Task description:
Could you give the data that follows again exactly, without its pictures?

═══ Materials provided ═══

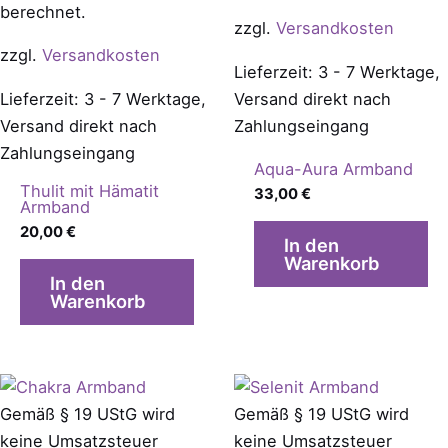
berechnet.
zzgl.
Versandkosten
zzgl.
Versandkosten
Lieferzeit: 3 - 7 Werktage,
Lieferzeit: 3 - 7 Werktage,
Versand direkt nach
Versand direkt nach
Zahlungseingang
Zahlungseingang
Aqua-Aura Armband
Thulit mit Hämatit
33,00
€
Armband
20,00
€
In den
Warenkorb
In den
Warenkorb
Gemäß § 19 UStG wird
Gemäß § 19 UStG wird
keine Umsatzsteuer
keine Umsatzsteuer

═══

Your response:
berechnet.
zzgl.
Versandkosten
zzgl.
Versandkosten
Lieferzeit: 3 - 7 Werktage,
Lieferzeit: 3 - 7 Werktage,
Versand direkt nach
Versand direkt nach
Zahlungseingang
Zahlungseingang
Aqua-Aura Armband
Thulit mit Hämatit
33,00
€
Armband
20,00
€
In den
Warenkorb
In den
Warenkorb
Gemäß § 19 UStG wird
Gemäß § 19 UStG wird
keine Umsatzsteuer
keine Umsatzsteuer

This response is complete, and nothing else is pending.